**TEXT PASSAGE**.
Another bit of heavy lifting for my Pound and Williams students. I give as example more than I can realistically expect. But I want them to see what sustained close reading, in itself and for its own sake, looks like, to aspire to.
Did a spiel on Thursday, about the difference between writing deductively (state your claim then go about finding evidence for it) and inductively (explore the evidence and learn from it what your argument is).
Said, if you already know the material thoroughly, down to the details and textures, and out to the overarching themes – go ahead and write deductively. But if the material, you’re still learning your way into it, your main discoveries are ahead of you, and really in your schoolwork that should always be the case, forget deductive, do it inductively. Don’t start with a thesis. Start with an interest or question. Then go to the text, places in it that will further your interest, sharpen your question. Ask further questions of the text to learn how it works. This assignment and the allusion chart are just that sort of attention. As insights come about how the poem is put together they may bear towards your initial question or some other more illuminating where. Follow your line of inquiry until you have some insight into the text with heft, more than local. Now you’re in a position to draft an opening paragraph and a working thesis statement. Cuz how can you know what you think till you see what you’ve said?
And they were like, Why didn’t anyone tell us this?
And I was like, I’m telling you now?
And, working it inductively is “no ideas but in things,” in practice.
Fin digression. Follows, the close reading assignment.

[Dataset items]
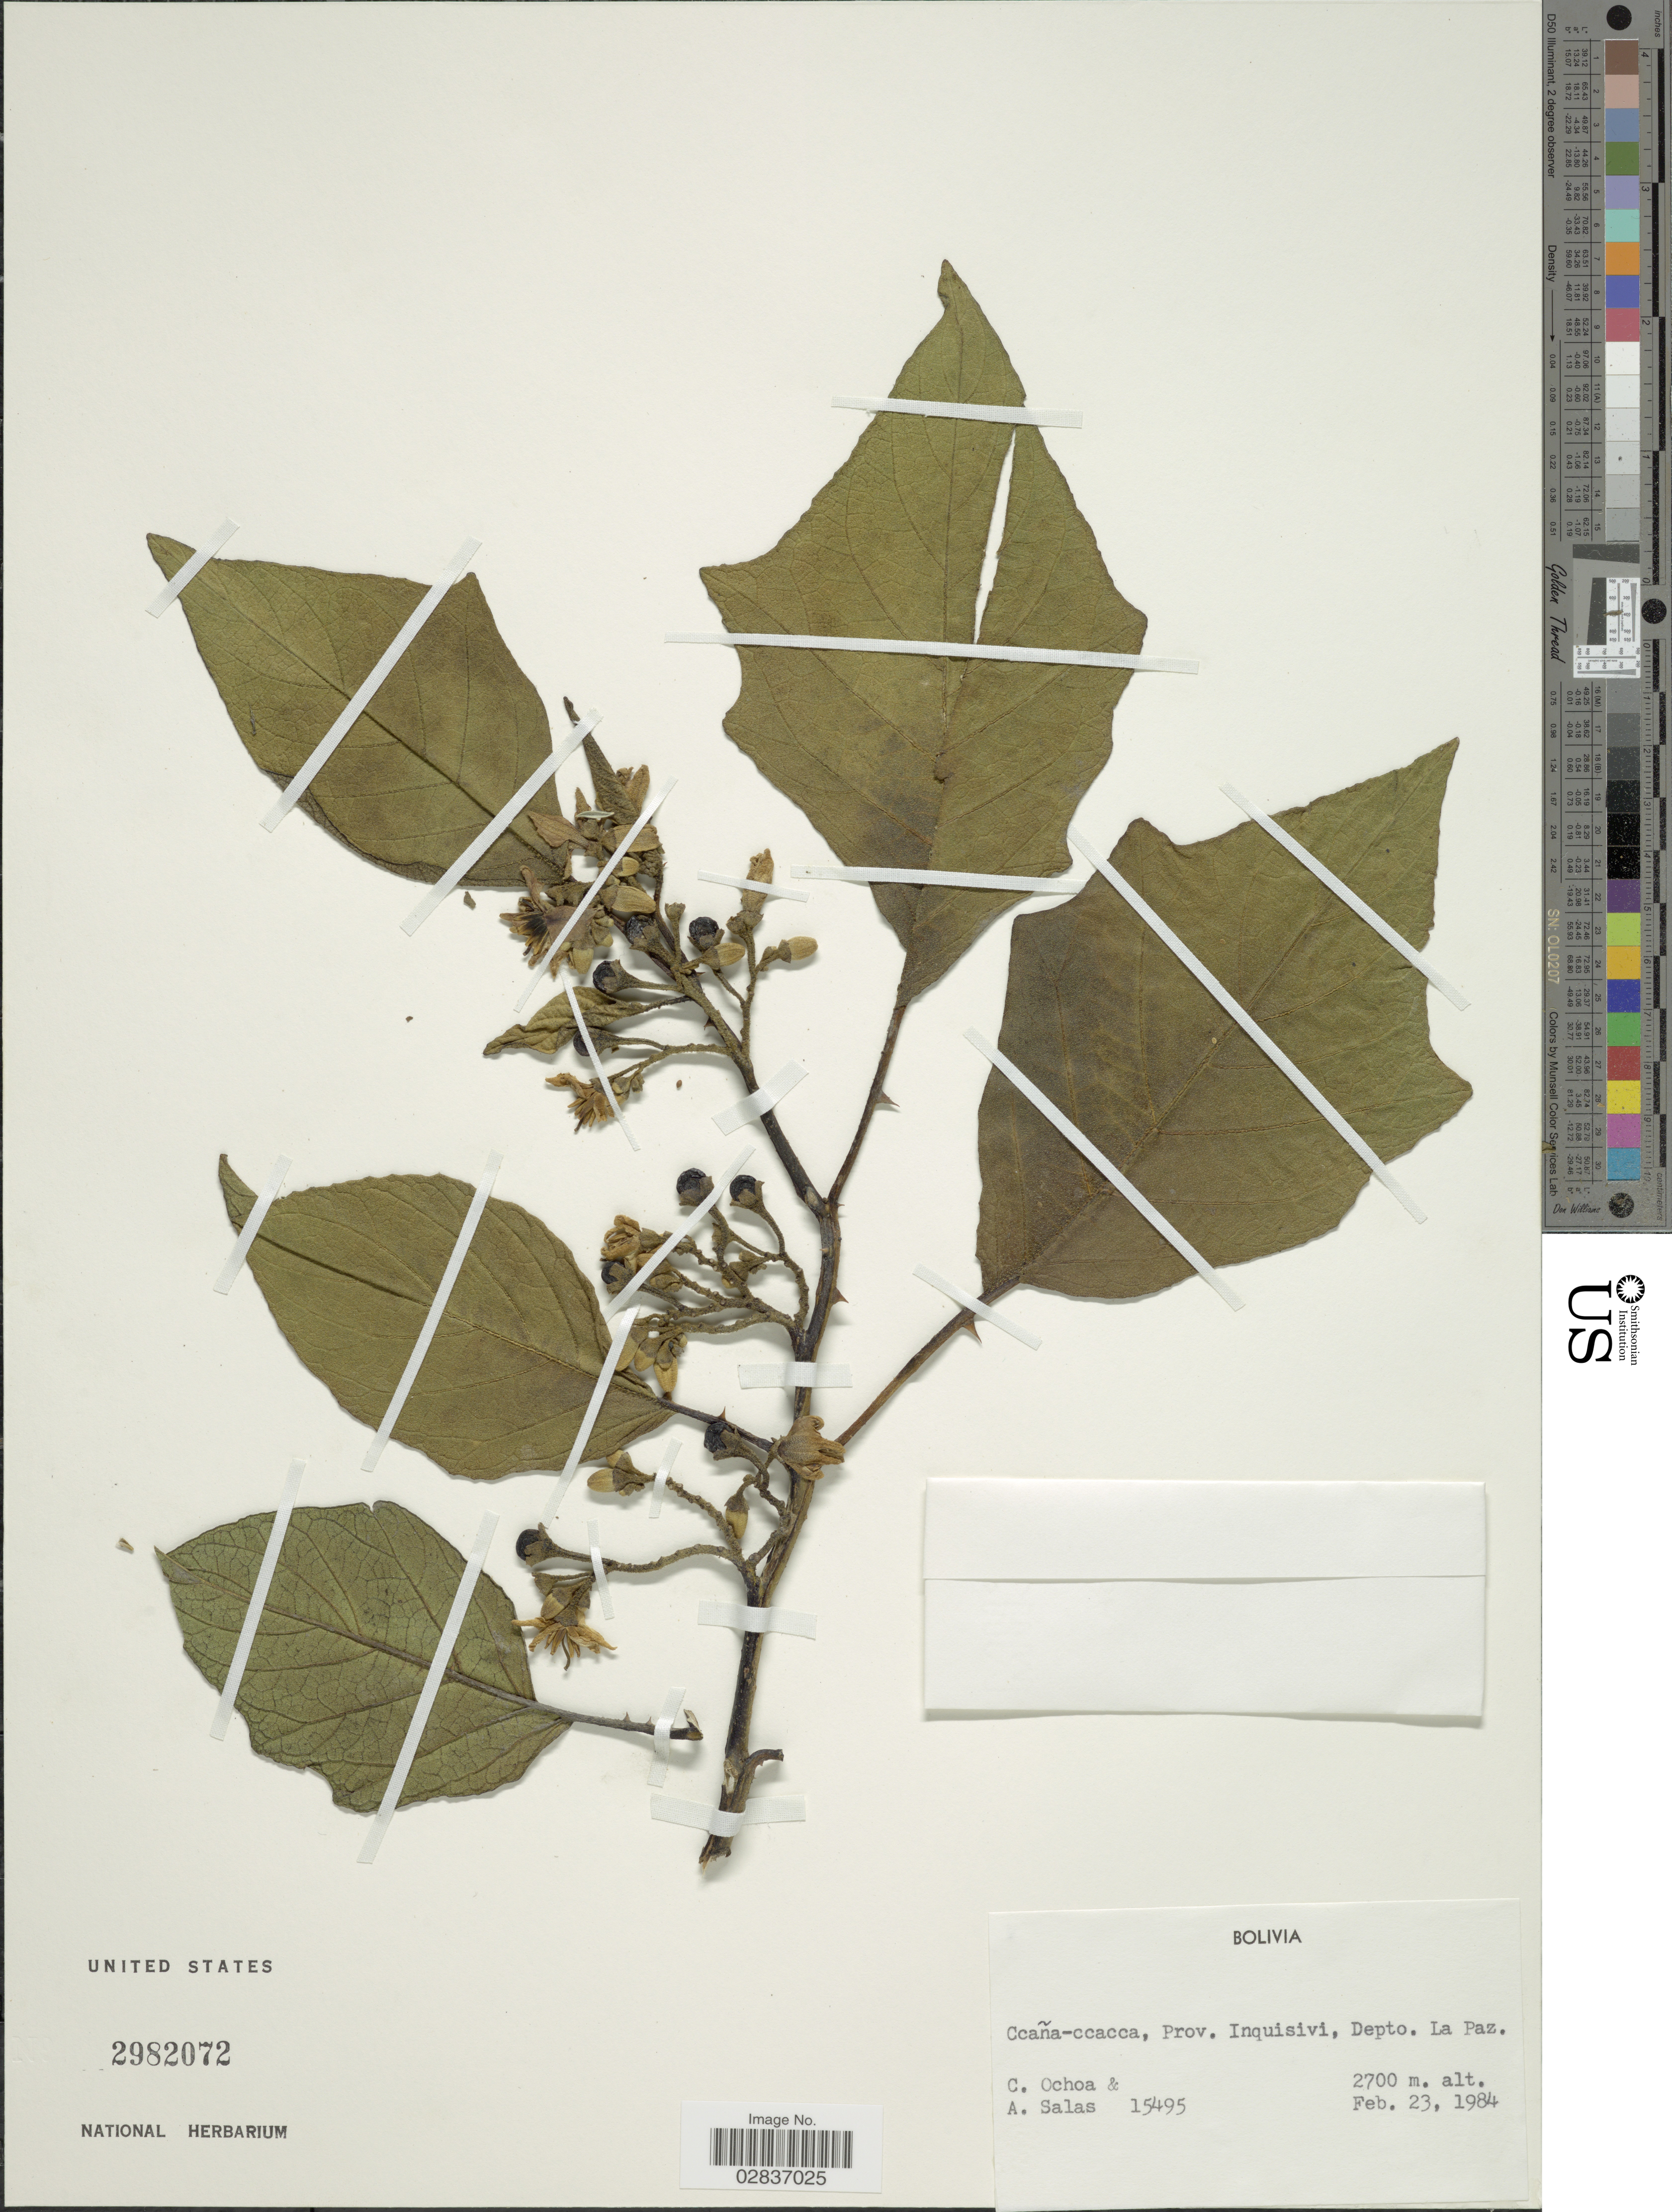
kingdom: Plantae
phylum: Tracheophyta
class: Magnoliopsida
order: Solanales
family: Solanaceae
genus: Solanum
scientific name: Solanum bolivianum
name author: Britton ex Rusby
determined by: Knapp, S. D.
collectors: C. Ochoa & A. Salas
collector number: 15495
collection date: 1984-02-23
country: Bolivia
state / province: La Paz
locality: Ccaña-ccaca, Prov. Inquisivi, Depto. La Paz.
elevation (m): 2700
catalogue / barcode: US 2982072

**COMPLETE THE FOLLOWING**.
(a) Retype everything in the listing from the line containing "determined by: Knapp, S. D." down to the end of the listing, including both of those lines, exactly as they appear.
(b) Continue the passage about teaching students to write inductively, starting right after its final sentence.

**RESPONSES TO THE EXERCISE**.
(a)
determined by: Knapp, S. D.
collectors: C. Ochoa & A. Salas
collector number: 15495
collection date: 1984-02-23
country: Bolivia
state / province: La Paz
locality: Ccaña-ccaca, Prov. Inquisivi, Depto. La Paz.
elevation (m): 2700
catalogue / barcode: US 2982072

(b)
The poetic line is what Hugh Kenner called a “patterned integrity.” The lines of the Cantos give off clear energy signatures—we can tell whether we’re in hell or paradise, myth or history, Greece or Provence, smiley face or frowny face, by the musical qualities of the line (stress and duration patterns), by the way it casts an image on the mind’s eye, and by how it plumbs the meanings of its words (diction and syntax). In other words, melopoeia, phanopoeia, logopoeia. The energy signature changes line by line, but as we grow attuned to the Cantos, we learn to recognize some characteristic patterns, and may then be a bit less lost.
In Paterson, too, the style of patterning often changes line by line. But we’ve an added challenge: those patterns don’t settle into distinct types we can become familiar with. Each line really is a new world, with new terms—sonic, rhythmic, sensory, semantic, syntactic—on which it asks to be read.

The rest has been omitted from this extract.